◆ AUFGABENSTELLUNG ◆
Stelle die Zeilen von der Zeile mit „Across all series, what“ bis einschließlich der Zeile mit „At which category“ als nummerierte Liste dar und lass dabei die Leerzeilen weg. Die Bilder gehören nicht in die Antwort.

###

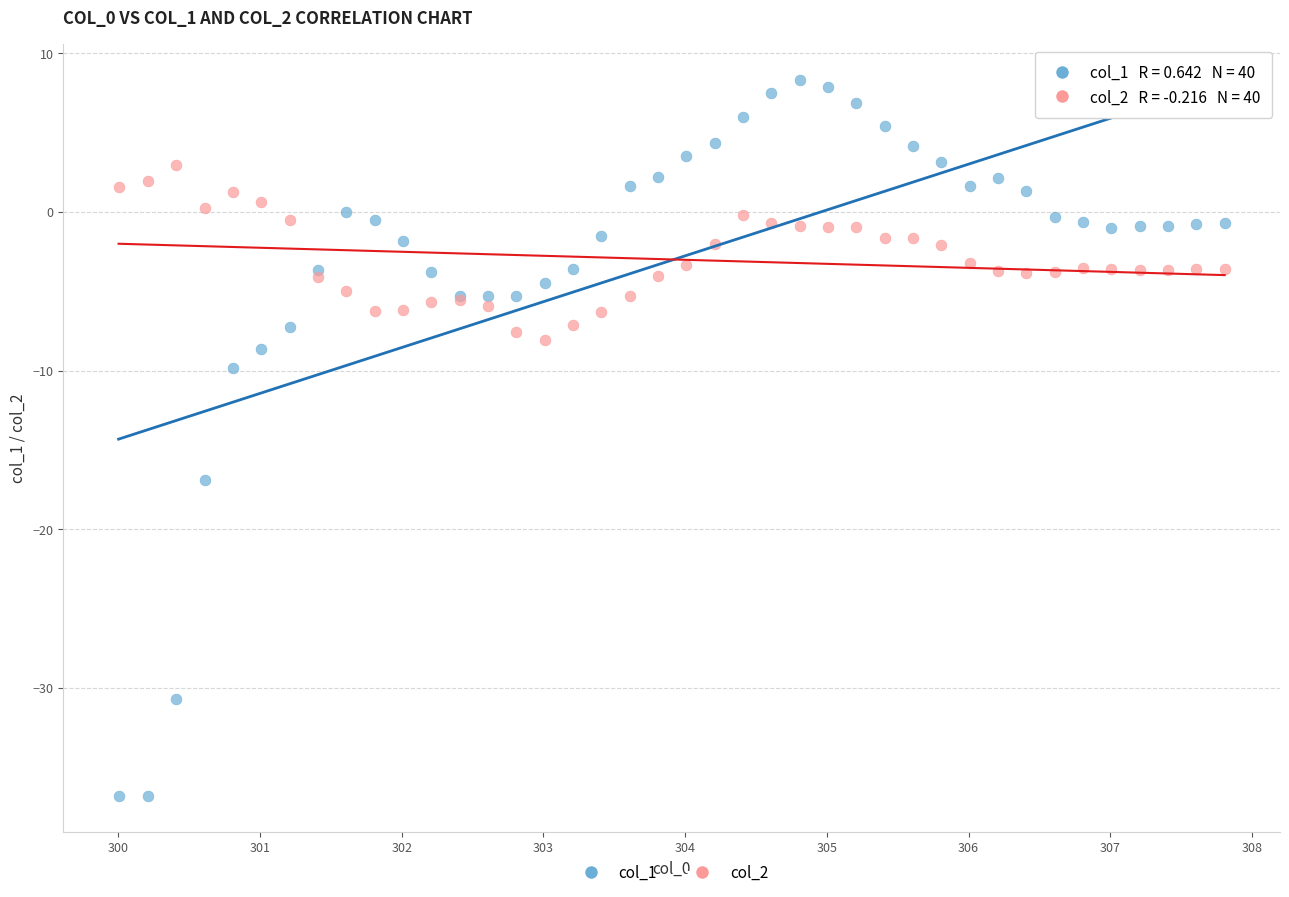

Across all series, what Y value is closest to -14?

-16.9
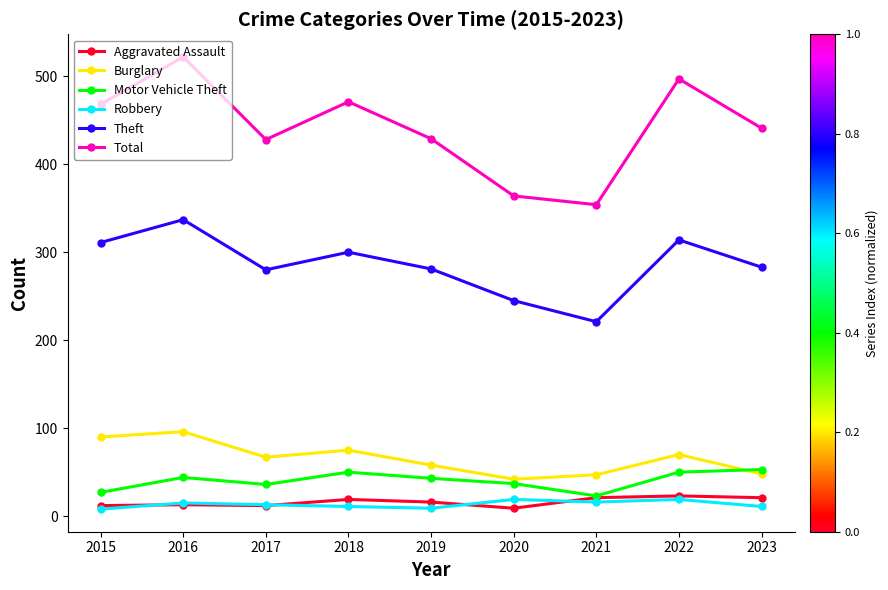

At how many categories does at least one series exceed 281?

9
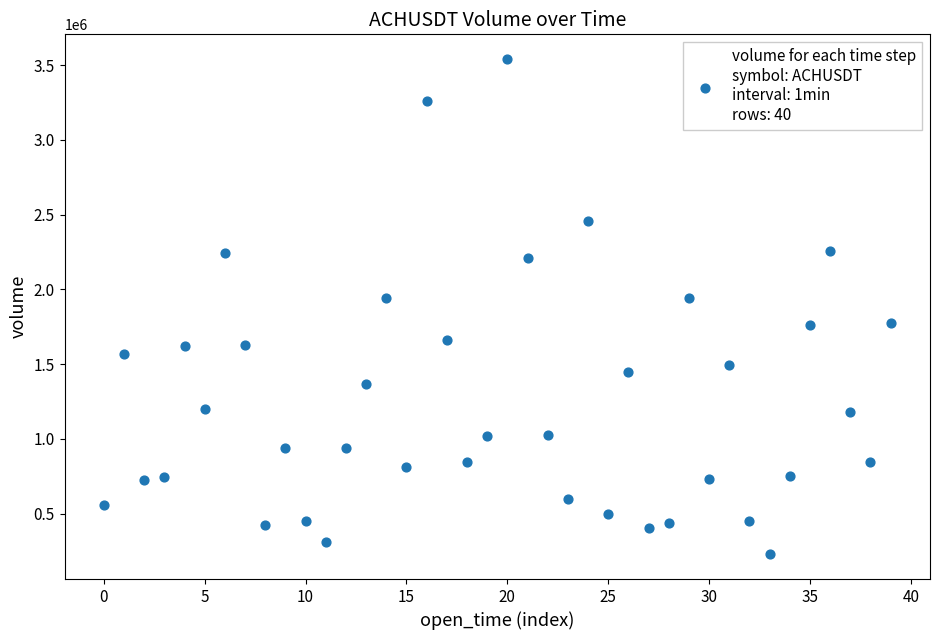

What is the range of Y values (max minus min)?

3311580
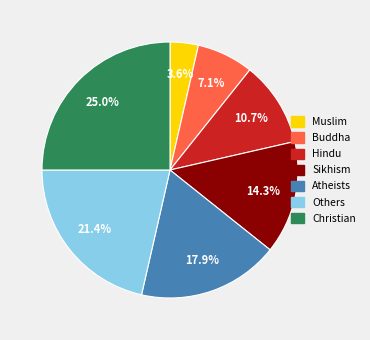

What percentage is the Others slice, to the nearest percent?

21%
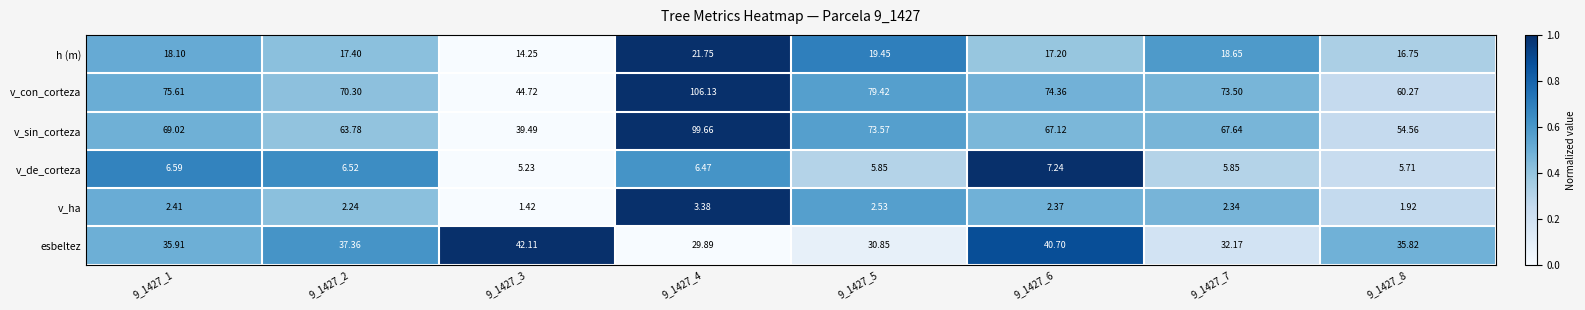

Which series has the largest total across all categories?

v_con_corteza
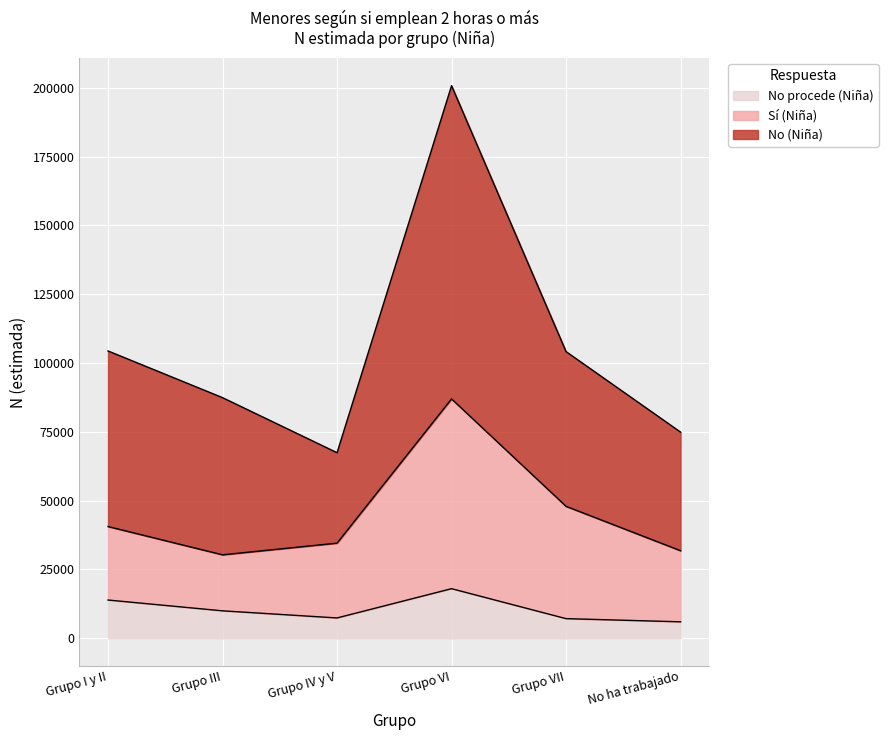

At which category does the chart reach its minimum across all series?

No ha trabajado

###

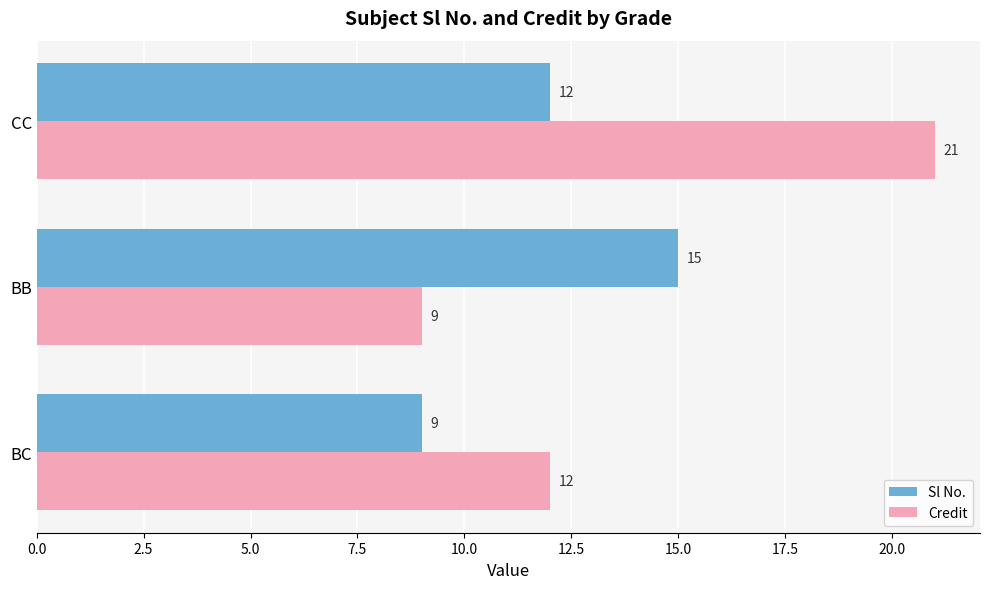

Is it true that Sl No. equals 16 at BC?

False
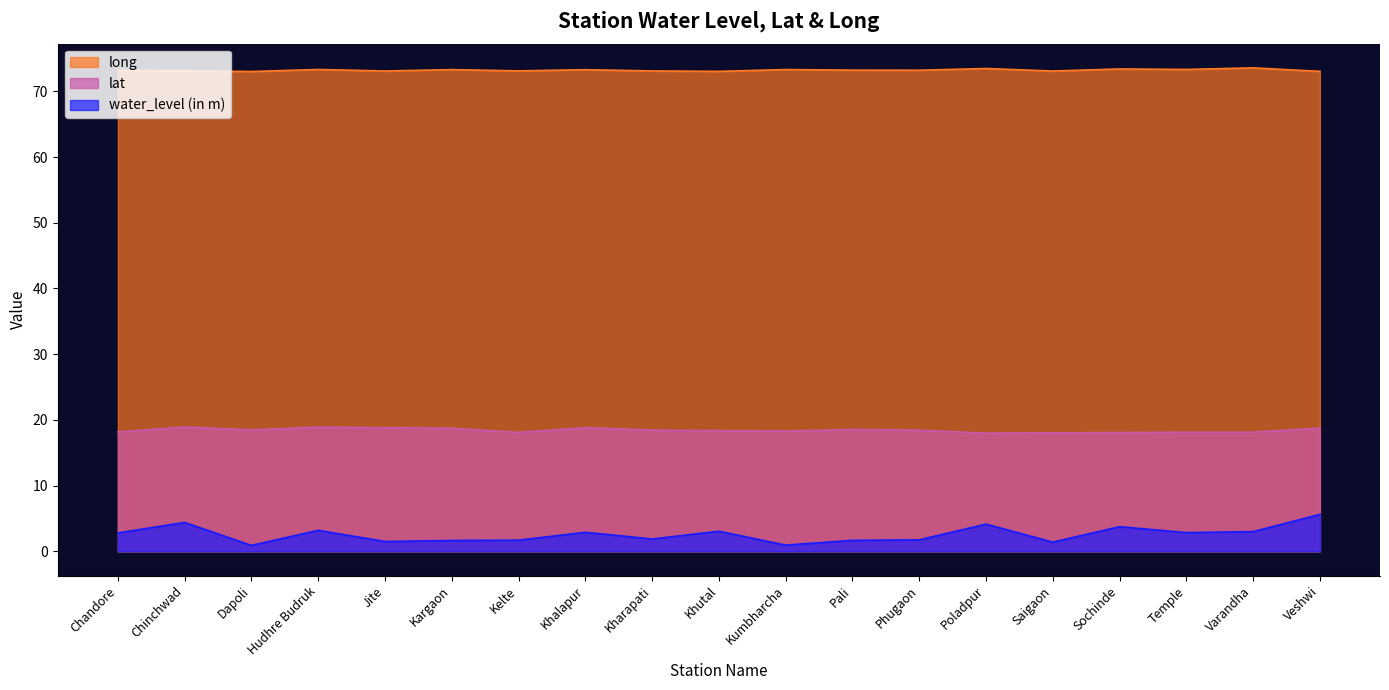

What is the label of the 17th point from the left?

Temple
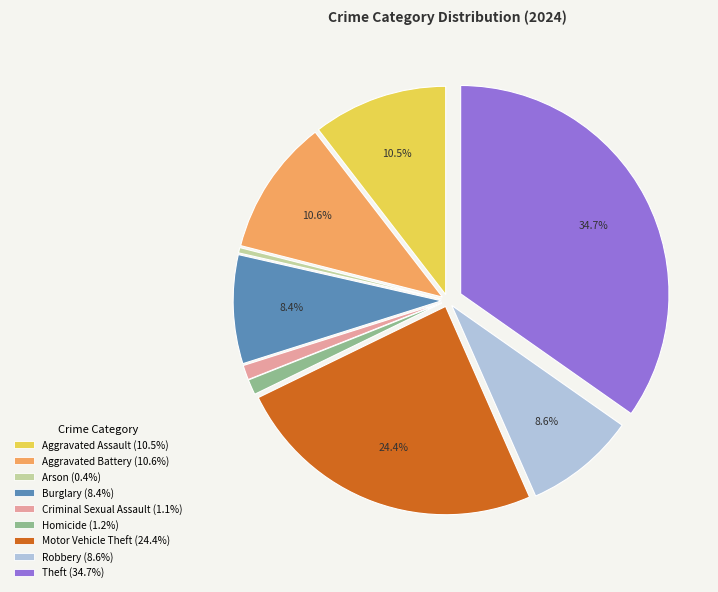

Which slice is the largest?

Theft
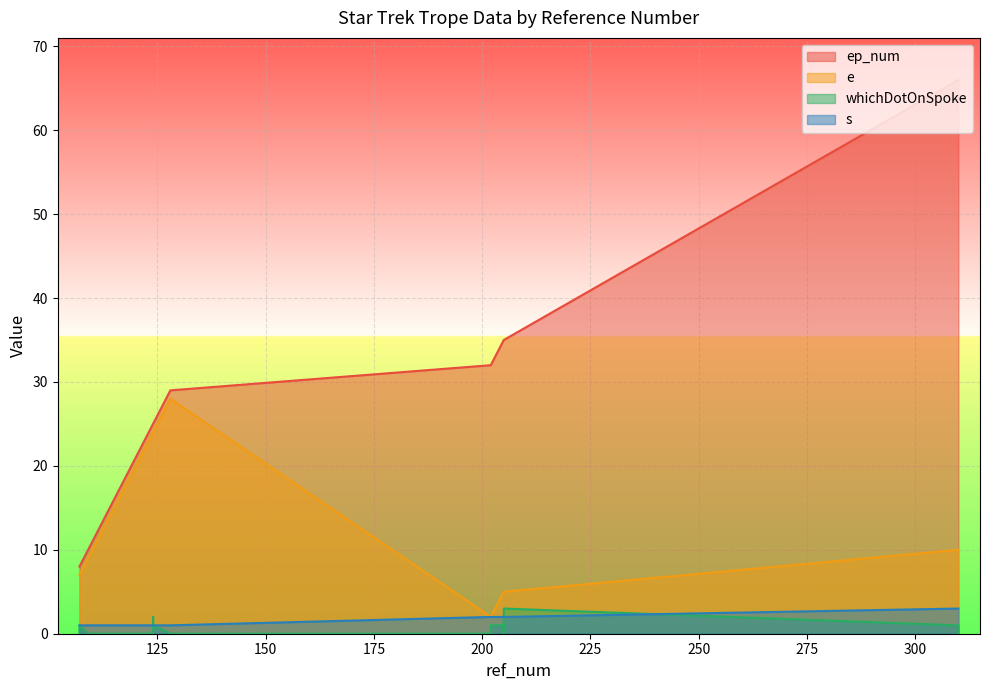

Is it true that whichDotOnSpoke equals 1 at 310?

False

###

◆ ANTWORT ZUR AUFGABE ◆
1. Across all series, what Y value is closest to -14?
2. -16.9
3. At how many categories does at least one series exceed 281?
4. 9
5. What is the range of Y values (max minus min)?
6. 3311580
7. What percentage is the Others slice, to the nearest percent?
8. 21%
9. Which series has the largest total across all categories?
10. v_con_corteza
11. At which category does the chart reach its minimum across all series?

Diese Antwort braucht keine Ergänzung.